Chaque samedi, un financier différent répond à nos questions. Il donne sa lecture des marchés, offre son point de vue sur la Bourse et lance quelques conseils d'investissement. Cette semaine, François Beauregard, de Richardson GMP...

À votre avis, quel est l'événement le plus significatif des derniers jours à la Bourse?

Pour le mois d'avril, l'indice ISM des services (non-manufacturier) a été beaucoup plus faible qu'on pensait, soit 52,8 alors qu'on s'attendait à environ 58. L'ISM manufacturier a été assez bon ce mois-ci (toujours au-dessus de 60 en avril, malgré deux légères baisses mensuelles consécutives). Mais l'économie américaine repose beaucoup plus sur les services que sur le manufacturier.

L'ISM (Institut for Supply Management) est fondé sur un sondage réalisé auprès de milliers de directeurs d'achats dans toutes sortes d'industries aux États-Unis. L'indice est un excellent indicateur concomitant: son graphique se colle presque à celui de l'indice S & P500 de la Bourse américaine. Au dessus de 50, l'indice signale que l'économie est en expansion. À 52, l'ISM nous donne donc l'image que l'économie est toujours en croissance, mais moins rapide. Ça donne l'impression qu'il y a un essoufflement. C'est déconcertant.

Quel indicateur surveillez-vous le plus attentivement en ce moment?
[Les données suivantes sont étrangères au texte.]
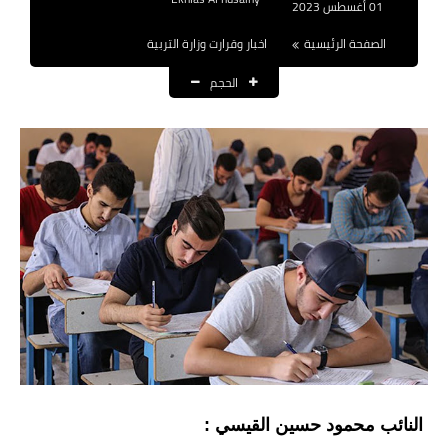
01 أغسطس 2023
نتائج التعيينات
الصفحة الرئيسية
اخبار وقرارت وزارة التربية
العقود والاجور اليومية
الحجم
الرواتب والقروض
الرواتب
القروض والسلف
المنح المالية
قطع الاراضي
اخبار العراق
الاخبار السياسية
النائب محمود حسين القيسي :
الاخبار الامنية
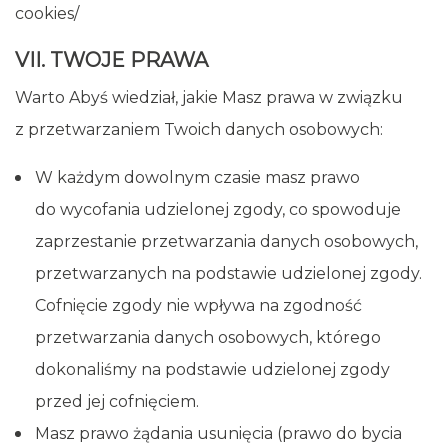
cookies/
VII. TWOJE PRAWA
Warto Abyś wiedział, jakie Masz prawa w związku
z przetwarzaniem Twoich danych osobowych:
W każdym dowolnym czasie masz prawo
do wycofania udzielonej zgody, co spowoduje
zaprzestanie przetwarzania danych osobowych,
przetwarzanych na podstawie udzielonej zgody.
Cofnięcie zgody nie wpływa na zgodność
przetwarzania danych osobowych, którego
dokonaliśmy na podstawie udzielonej zgody
przed jej cofnięciem.
Masz prawo żądania usunięcia (prawo do bycia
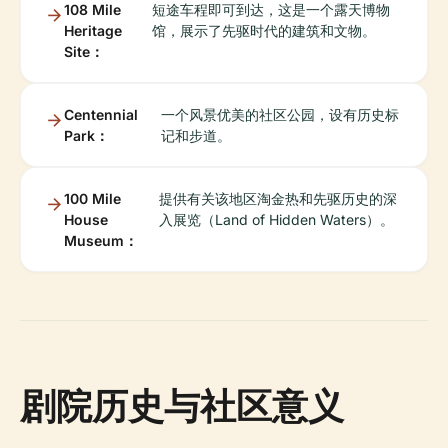
108 Mile
短途车程即可到达，这是一个露天博物
Heritage
馆，展示了先驱时代的建筑和文物。
Site：
Centennial
一个风景优美的社区公园，设有历史标
Park：
记和步道。
100 Mile
提供有关该地区淘金热和先驱历史的深
House
入展览（Land of Hidden Waters）。
Museum：
剧院历史与社区意义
Je vais continuer de suivre l'indice ISM pour vérifier si les données du mois dernier ont été seulement un incident de parcours ou si la tendance à la baisse s'installe. Si l'ISM pour le mois de mai sort en bas de 50, au début de juin, ce ne sera pas une bonne nouvelle.

Que feriez-vous avec 10 000 $ à investir?

J'investirais dans des obligations de qualité de pays émergents. On a la fausse perception qu'un pays comme le Brésil est un peu broche à foin. C'est faux! Les pays émergents sont beaucoup moins endettés que les pays occidentaux. Ils n'ont pas eu à s'endetter pour sauver les meubles durant la crise financière. Dans ces pays-là, l'inflation est plus élevée, donc les taux d'intérêt sont structurellement plus élevés.

Il y a des obligations émises par les gouvernements ou par les grandes sociétés d'État dans les pays émergents qui sont de bonne qualité, qui versent des revenus tout de même appréciables (5-6%) et qui sont encore mal évaluées par le marché. Pour monsieur et madame Tout le Monde, il faut investir par le biais d'un fonds communs de placement ou d'un fonds négocié en Bourse. En principe, il vaut mieux investir à l'étranger tout en étant couvert contre les fluctuations de la devise. Mais si le portefeuille contient une grande variété d'obligations dans différentes devises, les fluctuations de taux de change ont tendance à s'annuler.

Quel placement évitez-vous à tout prix?

Présentement, ce n'est pas une bonne idée d'avoir des obligations gouvernementales canadiennes à court terme (1-2 ans). Les taux de la Banque centrale du Canada vont monter petit à petit en 2011-2012. Si j'ai besoin d'argent liquide pour m'acheter une maison bientôt, eh bien soit! Mais si j'ai une optique d'investissement à long terme, ce n'est pas une bonne idée. À ce moment-là, il faudrait mieux avoir avoir des obligations de sociétés, des obligations à taux flottants, des obligations d'autres pays.

Qu'est-ce que les marchés sous-estiment le plus présentement?

Je pense qu'on sous-estime la gravité des problèmes de dettes souveraines en Europe. On a pelleté beaucoup d'argent dans des pays comme la Grèce. Maintenant, on pense que c'est fini et on n'en parle plus. Mais c'est une question qui reste difficile à régler pour l'Europe.

C'est difficile pour une Banque centrale unique d'avoir une politique adaptée à des réalités nationales qui sont très différentes les unes des autres. C'est un mécanisme qui n'est pas très efficace. Il reste des problèmes structurels qui sont loin d'avoir été réglés. C'est inévitable que ça revienne dans les manchettes, que ça soulève de nouvelles inquiétudes. On va en entendre parler encore longtemps: ce sera un thème récurrent.